— Data for analysis —

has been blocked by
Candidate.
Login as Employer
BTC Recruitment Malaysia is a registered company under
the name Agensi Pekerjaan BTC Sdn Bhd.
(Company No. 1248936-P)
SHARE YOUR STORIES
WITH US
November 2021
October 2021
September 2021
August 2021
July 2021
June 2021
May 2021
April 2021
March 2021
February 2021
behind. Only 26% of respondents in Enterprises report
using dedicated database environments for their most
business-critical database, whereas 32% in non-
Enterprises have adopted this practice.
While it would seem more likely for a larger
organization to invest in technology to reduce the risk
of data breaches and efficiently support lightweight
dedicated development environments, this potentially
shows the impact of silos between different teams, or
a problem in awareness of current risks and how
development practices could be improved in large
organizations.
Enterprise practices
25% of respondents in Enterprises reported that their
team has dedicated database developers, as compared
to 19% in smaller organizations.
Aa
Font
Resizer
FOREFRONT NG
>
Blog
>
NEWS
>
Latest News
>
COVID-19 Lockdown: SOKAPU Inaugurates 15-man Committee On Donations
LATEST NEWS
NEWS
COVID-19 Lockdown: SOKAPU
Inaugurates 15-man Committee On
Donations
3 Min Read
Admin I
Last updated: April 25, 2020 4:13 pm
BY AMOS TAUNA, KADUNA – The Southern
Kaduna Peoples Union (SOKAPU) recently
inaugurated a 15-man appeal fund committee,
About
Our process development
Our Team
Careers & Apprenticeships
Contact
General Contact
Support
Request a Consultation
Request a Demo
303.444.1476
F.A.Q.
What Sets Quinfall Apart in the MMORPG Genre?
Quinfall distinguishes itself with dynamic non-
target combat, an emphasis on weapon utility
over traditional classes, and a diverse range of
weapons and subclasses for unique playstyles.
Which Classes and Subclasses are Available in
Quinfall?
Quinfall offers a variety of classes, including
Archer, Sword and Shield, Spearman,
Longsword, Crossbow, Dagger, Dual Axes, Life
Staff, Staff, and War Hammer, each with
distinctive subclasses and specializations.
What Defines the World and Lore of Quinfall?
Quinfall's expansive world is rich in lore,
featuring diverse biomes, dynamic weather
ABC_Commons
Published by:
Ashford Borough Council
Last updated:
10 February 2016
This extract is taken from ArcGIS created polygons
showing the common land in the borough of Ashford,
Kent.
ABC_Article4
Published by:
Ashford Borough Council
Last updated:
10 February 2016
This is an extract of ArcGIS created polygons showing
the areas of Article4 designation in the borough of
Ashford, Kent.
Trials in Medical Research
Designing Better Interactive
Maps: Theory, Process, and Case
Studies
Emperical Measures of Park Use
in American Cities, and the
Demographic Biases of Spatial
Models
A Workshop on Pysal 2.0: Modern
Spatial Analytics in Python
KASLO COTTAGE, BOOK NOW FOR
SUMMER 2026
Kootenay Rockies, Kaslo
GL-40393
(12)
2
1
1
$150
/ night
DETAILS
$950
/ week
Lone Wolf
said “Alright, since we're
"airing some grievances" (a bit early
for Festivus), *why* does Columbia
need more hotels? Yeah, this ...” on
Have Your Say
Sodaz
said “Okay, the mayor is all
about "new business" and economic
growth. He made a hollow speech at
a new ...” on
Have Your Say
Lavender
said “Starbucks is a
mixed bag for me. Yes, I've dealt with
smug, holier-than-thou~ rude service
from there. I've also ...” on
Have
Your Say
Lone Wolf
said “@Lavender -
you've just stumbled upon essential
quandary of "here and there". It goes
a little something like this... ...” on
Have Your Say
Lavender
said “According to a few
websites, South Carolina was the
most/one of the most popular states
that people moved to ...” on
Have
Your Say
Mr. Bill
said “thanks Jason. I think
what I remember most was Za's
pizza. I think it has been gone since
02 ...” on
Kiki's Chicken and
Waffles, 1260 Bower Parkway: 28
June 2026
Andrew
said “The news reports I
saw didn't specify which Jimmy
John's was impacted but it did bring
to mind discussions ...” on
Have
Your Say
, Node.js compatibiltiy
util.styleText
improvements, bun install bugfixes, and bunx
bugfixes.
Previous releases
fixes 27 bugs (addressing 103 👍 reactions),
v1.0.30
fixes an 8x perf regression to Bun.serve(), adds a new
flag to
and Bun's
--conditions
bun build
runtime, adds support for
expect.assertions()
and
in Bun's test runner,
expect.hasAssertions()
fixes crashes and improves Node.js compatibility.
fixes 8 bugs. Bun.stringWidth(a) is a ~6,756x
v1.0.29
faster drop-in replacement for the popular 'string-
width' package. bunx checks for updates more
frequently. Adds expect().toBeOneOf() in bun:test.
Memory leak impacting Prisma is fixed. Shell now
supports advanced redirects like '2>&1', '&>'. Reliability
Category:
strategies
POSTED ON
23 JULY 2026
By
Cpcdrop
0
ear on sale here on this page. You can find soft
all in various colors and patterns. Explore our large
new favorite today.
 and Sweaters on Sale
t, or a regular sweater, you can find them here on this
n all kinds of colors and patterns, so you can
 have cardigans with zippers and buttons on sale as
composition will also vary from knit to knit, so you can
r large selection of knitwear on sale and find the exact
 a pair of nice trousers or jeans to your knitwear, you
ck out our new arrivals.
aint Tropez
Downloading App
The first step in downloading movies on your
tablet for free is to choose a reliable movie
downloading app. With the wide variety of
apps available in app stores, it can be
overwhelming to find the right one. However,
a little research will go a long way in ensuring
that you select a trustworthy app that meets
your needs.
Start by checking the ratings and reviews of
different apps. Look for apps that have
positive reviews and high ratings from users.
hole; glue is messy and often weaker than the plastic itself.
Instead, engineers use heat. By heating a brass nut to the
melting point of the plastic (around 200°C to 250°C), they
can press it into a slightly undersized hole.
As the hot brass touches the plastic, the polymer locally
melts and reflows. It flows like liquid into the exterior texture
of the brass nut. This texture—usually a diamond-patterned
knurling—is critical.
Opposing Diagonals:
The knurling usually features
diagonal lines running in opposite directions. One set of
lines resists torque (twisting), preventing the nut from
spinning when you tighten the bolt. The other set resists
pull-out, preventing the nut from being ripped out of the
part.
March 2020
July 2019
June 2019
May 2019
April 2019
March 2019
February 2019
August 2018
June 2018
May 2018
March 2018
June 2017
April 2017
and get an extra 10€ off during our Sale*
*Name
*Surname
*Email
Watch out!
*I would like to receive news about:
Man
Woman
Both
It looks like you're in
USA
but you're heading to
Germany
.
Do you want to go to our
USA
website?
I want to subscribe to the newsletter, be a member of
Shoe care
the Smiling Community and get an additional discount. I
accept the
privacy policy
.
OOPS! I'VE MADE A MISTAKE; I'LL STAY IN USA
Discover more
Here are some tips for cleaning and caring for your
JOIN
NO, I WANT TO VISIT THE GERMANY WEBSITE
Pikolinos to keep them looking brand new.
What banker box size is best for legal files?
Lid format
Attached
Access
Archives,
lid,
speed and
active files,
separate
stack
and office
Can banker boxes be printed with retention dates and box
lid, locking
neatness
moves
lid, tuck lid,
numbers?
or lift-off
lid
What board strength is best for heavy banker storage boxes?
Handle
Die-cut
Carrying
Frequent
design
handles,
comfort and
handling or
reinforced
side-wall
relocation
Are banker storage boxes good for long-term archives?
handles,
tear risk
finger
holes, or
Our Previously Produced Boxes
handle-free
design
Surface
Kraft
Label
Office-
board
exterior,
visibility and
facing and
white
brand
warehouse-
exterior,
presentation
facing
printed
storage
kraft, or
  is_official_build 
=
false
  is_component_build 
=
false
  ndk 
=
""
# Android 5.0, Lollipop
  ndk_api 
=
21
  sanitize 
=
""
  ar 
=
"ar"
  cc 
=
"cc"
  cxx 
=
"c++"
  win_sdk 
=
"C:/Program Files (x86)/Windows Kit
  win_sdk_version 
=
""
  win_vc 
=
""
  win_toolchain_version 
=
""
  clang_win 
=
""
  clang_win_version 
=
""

— Directive —
Please repeat the data above verbatim, all of it.

— Answer to this exercise —
has been blocked by
Candidate.
Login as Employer
BTC Recruitment Malaysia is a registered company under
the name Agensi Pekerjaan BTC Sdn Bhd.
(Company No. 1248936-P)
SHARE YOUR STORIES
WITH US
November 2021
October 2021
September 2021
August 2021
July 2021
June 2021
May 2021
April 2021
March 2021
February 2021
behind. Only 26% of respondents in Enterprises report
using dedicated database environments for their most
business-critical database, whereas 32% in non-
Enterprises have adopted this practice.
While it would seem more likely for a larger
organization to invest in technology to reduce the risk
of data breaches and efficiently support lightweight
dedicated development environments, this potentially
shows the impact of silos between different teams, or
a problem in awareness of current risks and how
development practices could be improved in large
organizations.
Enterprise practices
25% of respondents in Enterprises reported that their
team has dedicated database developers, as compared
to 19% in smaller organizations.
Aa
Font
Resizer
FOREFRONT NG
>
Blog
>
NEWS
>
Latest News
>
COVID-19 Lockdown: SOKAPU Inaugurates 15-man Committee On Donations
LATEST NEWS
NEWS
COVID-19 Lockdown: SOKAPU
Inaugurates 15-man Committee On
Donations
3 Min Read
Admin I
Last updated: April 25, 2020 4:13 pm
BY AMOS TAUNA, KADUNA – The Southern
Kaduna Peoples Union (SOKAPU) recently
inaugurated a 15-man appeal fund committee,
About
Our process development
Our Team
Careers & Apprenticeships
Contact
General Contact
Support
Request a Consultation
Request a Demo
303.444.1476
F.A.Q.
What Sets Quinfall Apart in the MMORPG Genre?
Quinfall distinguishes itself with dynamic non-
target combat, an emphasis on weapon utility
over traditional classes, and a diverse range of
weapons and subclasses for unique playstyles.
Which Classes and Subclasses are Available in
Quinfall?
Quinfall offers a variety of classes, including
Archer, Sword and Shield, Spearman,
Longsword, Crossbow, Dagger, Dual Axes, Life
Staff, Staff, and War Hammer, each with
distinctive subclasses and specializations.
What Defines the World and Lore of Quinfall?
Quinfall's expansive world is rich in lore,
featuring diverse biomes, dynamic weather
ABC_Commons
Published by:
Ashford Borough Council
Last updated:
10 February 2016
This extract is taken from ArcGIS created polygons
showing the common land in the borough of Ashford,
Kent.
ABC_Article4
Published by:
Ashford Borough Council
Last updated:
10 February 2016
This is an extract of ArcGIS created polygons showing
the areas of Article4 designation in the borough of
Ashford, Kent.
Trials in Medical Research
Designing Better Interactive
Maps: Theory, Process, and Case
Studies
Emperical Measures of Park Use
in American Cities, and the
Demographic Biases of Spatial
Models
A Workshop on Pysal 2.0: Modern
Spatial Analytics in Python
KASLO COTTAGE, BOOK NOW FOR
SUMMER 2026
Kootenay Rockies, Kaslo
GL-40393
(12)
2
1
1
$150
/ night
DETAILS
$950
/ week
Lone Wolf
said “Alright, since we're
"airing some grievances" (a bit early
for Festivus), *why* does Columbia
need more hotels? Yeah, this ...” on
Have Your Say
Sodaz
said “Okay, the mayor is all
about "new business" and economic
growth. He made a hollow speech at
a new ...” on
Have Your Say
Lavender
said “Starbucks is a
mixed bag for me. Yes, I've dealt with
smug, holier-than-thou~ rude service
from there. I've also ...” on
Have
Your Say
Lone Wolf
said “@Lavender -
you've just stumbled upon essential
quandary of "here and there". It goes
a little something like this... ...” on
Have Your Say
Lavender
said “According to a few
websites, South Carolina was the
most/one of the most popular states
that people moved to ...” on
Have
Your Say
Mr. Bill
said “thanks Jason. I think
what I remember most was Za's
pizza. I think it has been gone since
02 ...” on
Kiki's Chicken and
Waffles, 1260 Bower Parkway: 28
June 2026
Andrew
said “The news reports I
saw didn't specify which Jimmy
John's was impacted but it did bring
to mind discussions ...” on
Have
Your Say
, Node.js compatibiltiy
util.styleText
improvements, bun install bugfixes, and bunx
bugfixes.
Previous releases
fixes 27 bugs (addressing 103 👍 reactions),
v1.0.30
fixes an 8x perf regression to Bun.serve(), adds a new
flag to
and Bun's
--conditions
bun build
runtime, adds support for
expect.assertions()
and
in Bun's test runner,
expect.hasAssertions()
fixes crashes and improves Node.js compatibility.
fixes 8 bugs. Bun.stringWidth(a) is a ~6,756x
v1.0.29
faster drop-in replacement for the popular 'string-
width' package. bunx checks for updates more
frequently. Adds expect().toBeOneOf() in bun:test.
Memory leak impacting Prisma is fixed. Shell now
supports advanced redirects like '2>&1', '&>'. Reliability
Category:
strategies
POSTED ON
23 JULY 2026
By
Cpcdrop
0
ear on sale here on this page. You can find soft
all in various colors and patterns. Explore our large
new favorite today.
 and Sweaters on Sale
t, or a regular sweater, you can find them here on this
n all kinds of colors and patterns, so you can
 have cardigans with zippers and buttons on sale as
composition will also vary from knit to knit, so you can
r large selection of knitwear on sale and find the exact
 a pair of nice trousers or jeans to your knitwear, you
ck out our new arrivals.
aint Tropez
Downloading App
The first step in downloading movies on your
tablet for free is to choose a reliable movie
downloading app. With the wide variety of
apps available in app stores, it can be
overwhelming to find the right one. However,
a little research will go a long way in ensuring
that you select a trustworthy app that meets
your needs.
Start by checking the ratings and reviews of
different apps. Look for apps that have
positive reviews and high ratings from users.
hole; glue is messy and often weaker than the plastic itself.
Instead, engineers use heat. By heating a brass nut to the
melting point of the plastic (around 200°C to 250°C), they
can press it into a slightly undersized hole.
As the hot brass touches the plastic, the polymer locally
melts and reflows. It flows like liquid into the exterior texture
of the brass nut. This texture—usually a diamond-patterned
knurling—is critical.
Opposing Diagonals:
The knurling usually features
diagonal lines running in opposite directions. One set of
lines resists torque (twisting), preventing the nut from
spinning when you tighten the bolt. The other set resists
pull-out, preventing the nut from being ripped out of the
part.
March 2020
July 2019
June 2019
May 2019
April 2019
March 2019
February 2019
August 2018
June 2018
May 2018
March 2018
June 2017
April 2017
and get an extra 10€ off during our Sale*
*Name
*Surname
*Email
Watch out!
*I would like to receive news about:
Man
Woman
Both
It looks like you're in
USA
but you're heading to
Germany
.
Do you want to go to our
USA
website?
I want to subscribe to the newsletter, be a member of
Shoe care
the Smiling Community and get an additional discount. I
accept the
privacy policy
.
OOPS! I'VE MADE A MISTAKE; I'LL STAY IN USA
Discover more
Here are some tips for cleaning and caring for your
JOIN
NO, I WANT TO VISIT THE GERMANY WEBSITE
Pikolinos to keep them looking brand new.
What banker box size is best for legal files?
Lid format
Attached
Access
Archives,
lid,
speed and
active files,
separate
stack
and office
Can banker boxes be printed with retention dates and box
lid, locking
neatness
moves
lid, tuck lid,
numbers?
or lift-off
lid
What board strength is best for heavy banker storage boxes?
Handle
Die-cut
Carrying
Frequent
design
handles,
comfort and
handling or
reinforced
side-wall
relocation
Are banker storage boxes good for long-term archives?
handles,
tear risk
finger
holes, or
Our Previously Produced Boxes
handle-free
design
Surface
Kraft
Label
Office-
board
exterior,
visibility and
facing and
white
brand
warehouse-
exterior,
presentation
facing
printed
storage
kraft, or
  is_official_build 
=
false
  is_component_build 
=
false
  ndk 
=
""
# Android 5.0, Lollipop
  ndk_api 
=
21
  sanitize 
=
""
  ar 
=
"ar"
  cc 
=
"cc"
  cxx 
=
"c++"
  win_sdk 
=
"C:/Program Files (x86)/Windows Kit
  win_sdk_version 
=
""
  win_vc 
=
""
  win_toolchain_version 
=
""
  clang_win 
=
""
  clang_win_version 
=
""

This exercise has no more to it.